Imagining the options

One of the few places we find suggestions for how to structure a radically different future is in speculative fiction. Indeed, speculative fiction has been a too rarely acknowledged engine behind many political movements. Edward Bellamy's utopian novel Looking Backward inspired hundreds of socialist clubs to spring up around the US in the late 19th century, laying the groundwork for the emergence of the US Socialist Party. Ayn Rand's vision in Atlas Shrugged, of heroic anarcho-capitalists resigning from a world of creeping socialism to found a utopian enclave, similarly inspired generations of contemporary libertarians.
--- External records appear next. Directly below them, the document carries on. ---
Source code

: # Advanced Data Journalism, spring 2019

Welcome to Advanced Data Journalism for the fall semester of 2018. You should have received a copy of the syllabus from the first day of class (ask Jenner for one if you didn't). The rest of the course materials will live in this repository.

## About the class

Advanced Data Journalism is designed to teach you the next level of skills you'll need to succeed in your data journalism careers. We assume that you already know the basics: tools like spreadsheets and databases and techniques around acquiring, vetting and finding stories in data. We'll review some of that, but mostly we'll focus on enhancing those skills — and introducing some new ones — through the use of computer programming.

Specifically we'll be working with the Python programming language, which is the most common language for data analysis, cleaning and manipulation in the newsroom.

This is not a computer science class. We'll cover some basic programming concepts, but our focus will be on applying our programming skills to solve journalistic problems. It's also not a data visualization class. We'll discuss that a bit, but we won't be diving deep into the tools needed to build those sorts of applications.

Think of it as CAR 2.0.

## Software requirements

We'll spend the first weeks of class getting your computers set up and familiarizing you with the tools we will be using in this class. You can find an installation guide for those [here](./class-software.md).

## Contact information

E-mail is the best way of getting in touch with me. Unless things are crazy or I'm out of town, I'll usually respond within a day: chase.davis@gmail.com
Fortunately we have a new crop of authors depicting attractive and yet complex societies that take transhuman technologies for granted. Two outstanding examples are the Golden Age trilogy from John C. Wright and the Culture novels of Iain Banks, both depicting a society in which immortal, affluent posthumans and superintelligent machines peacefully coexist. The questions of how life might feel in such societies is wonderfully handled, with both imagining a minimal state and a high level of normative control.
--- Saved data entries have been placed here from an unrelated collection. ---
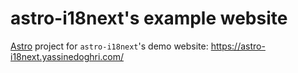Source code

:# astro-i18next's example website

[Astro](https://astro.build/) project for `astro-i18next`'s demo website:
https://astro-i18next.yassinedoghri.com/
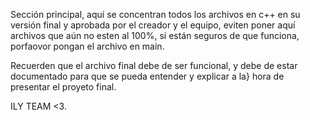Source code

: Sección principal, aquí se concentran todos los archivos en c++ en su versión final y aprobada por el creador y el equipo, 
eviten poner aquí archivos que aún no esten al 100%, si están seguros de que funciona, porfaovor pongan el archivo en main.

Recuerden que el archivo final debe de ser funcional, y debe de estar documentado para que se pueda entender y explicar a la}
hora de presentar el proyeto final.

ILY TEAM <3.
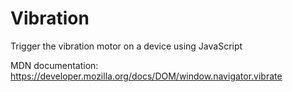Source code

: # Vibration

Trigger the vibration motor on a device using JavaScript

MDN documentation: https://developer.mozilla.org/docs/DOM/window.navigator.vibrate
Another neo-utopian author is Kim Stanley Robinson, who depicted a politically diverse but left-leaning Martian society in his Red Mars, Green Mars and Blue Mars trilogy. Brian Stableford looked at the gradual evolution of a utopian society with an unlimited lifespan in his Emortality series. Ken MacLeod depicts our evolution from capitalist chaos and war to a democratic socialist solar federation in his first trilogy. Stableford, MacLeod and Robinson are all the sort of advanced utopians we need, describing not static utopian models, but steps we can take from our world to one with radical life extension, dramatically new powers and the elimination of war, poverty and inequality.
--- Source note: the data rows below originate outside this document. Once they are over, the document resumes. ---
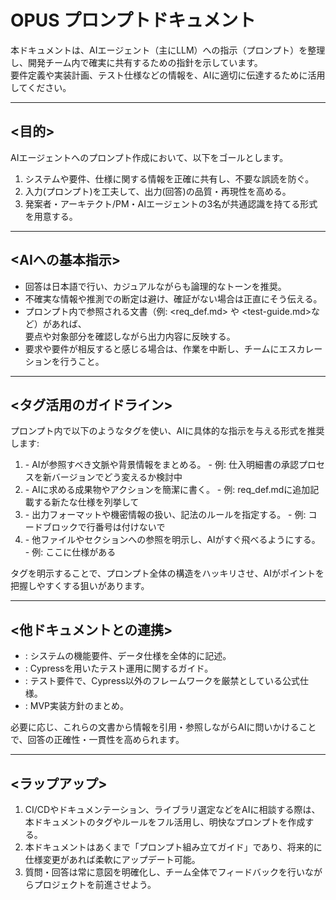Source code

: # OPUS プロンプトドキュメント

本ドキュメントは、AIエージェント（主にLLM）への指示（プロンプト）を整理し、開発チーム内で確実に共有するための指針を示しています。  
要件定義や実装計画、テスト仕様などの情報を、AIに適切に伝達するために活用してください。

---

## <目的>
AIエージェントへのプロンプト作成において、以下をゴールとします。  
1. システムや要件、仕様に関する情報を正確に共有し、不要な誤読を防ぐ。  
2. 入力(プロンプト)を工夫して、出力(回答)の品質・再現性を高める。  
3. 発案者・アーキテクト/PM・AIエージェントの3名が共通認識を持てる形式を用意する。

---

## <AIへの基本指示>
- 回答は日本語で行い、カジュアルながらも論理的なトーンを推奨。  
- 不確実な情報や推測での断定は避け、確証がない場合は正直にそう伝える。  
- プロンプト内で参照される文書（例: <req_def.md> や <test-guide.md>など）があれば、  
  要点や対象部分を確認しながら出力内容に反映する。  
- 要求や要件が相反すると感じる場合は、作業を中断し、チームにエスカレーションを行うこと。

---

## <タグ活用のガイドライン>
プロンプト内で以下のようなタグを使い、AIに具体的な指示を与える形式を推奨します:

1. <context>  
   - AIが参照すべき文脈や背景情報をまとめる。  
   - 例: <context>仕入明細書の承認プロセスを新バージョンでどう変えるか検討中</context>

2. <need>  
   - AIに求める成果物やアクションを簡潔に書く。  
   - 例: <need>req_def.mdに追加記載する新たな仕様を列挙して</need>

3. <constraint>  
   - 出力フォーマットや機密情報の扱い、記法のルールを指定する。  
   - 例: <constraint>コードブロックで行番号は付けないで</constraint>

4. <reference>  
   - 他ファイルやセクションへの参照を明示し、AIがすぐ飛べるようにする。  
   - 例: <reference path="docs/prompt/req_def.md" section="仕入明細書">ここに仕様がある</reference>

タグを明示することで、プロンプト全体の構造をハッキリさせ、AIがポイントを把握しやすくする狙いがあります。

---

## <他ドキュメントとの連携>
- <reference path="docs/prompt/req_def.md">: システムの機能要件、データ仕様を全体的に記述。  
- <reference path="docs/prompt/test-guide.md">: Cypressを用いたテスト運用に関するガイド。  
- <reference path="docs/prompt/req_test.md">: テスト要件で、Cypress以外のフレームワークを厳禁としている公式仕様。  
- <reference path="docs/prompt/mvp_instructions.md">: MVP実装方針のまとめ。

必要に応じ、これらの文書から情報を引用・参照しながらAIに問いかけることで、回答の正確性・一貫性を高められます。

---

## <ラップアップ>
1. CI/CDやドキュメンテーション、ライブラリ選定などをAIに相談する際は、本ドキュメントのタグやルールをフル活用し、明快なプロンプトを作成する。  
2. 本ドキュメントはあくまで「プロンプト組み立てガイド」であり、将来的に仕様変更があれば柔軟にアップデート可能。  
3. 質問・回答は常に意図を明確化し、チーム全体でフィードバックを行いながらプロジェクトを前進させよう。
When SF Weekly asked Iain Banks if the abundant utopian society he depicts in the Culture novels wasn't beyond our capacity, he retorted: "As for being beyond our capacity: this is just defeatism. With any luck at all the future will make the Culture look tawdry, bland and unexciting. Anyway, the point is that the Culture is saying the future might be a great place to live, without exploitation of people or AIs, with fabulous abundance, without capitalism and with the acknowledgement that we might create something—actually, lots of somethings—greater and wiser than ourselves, and so ourselves grow morally in the process."

We need to boldly put forth our vision, a vision not only of better toys, longer lives and better health, but of a radically transformed society in which war, hunger, disease and oppression have been defeated. We don't just owe it to our 23rd century descendents, but with any luck to ourselves.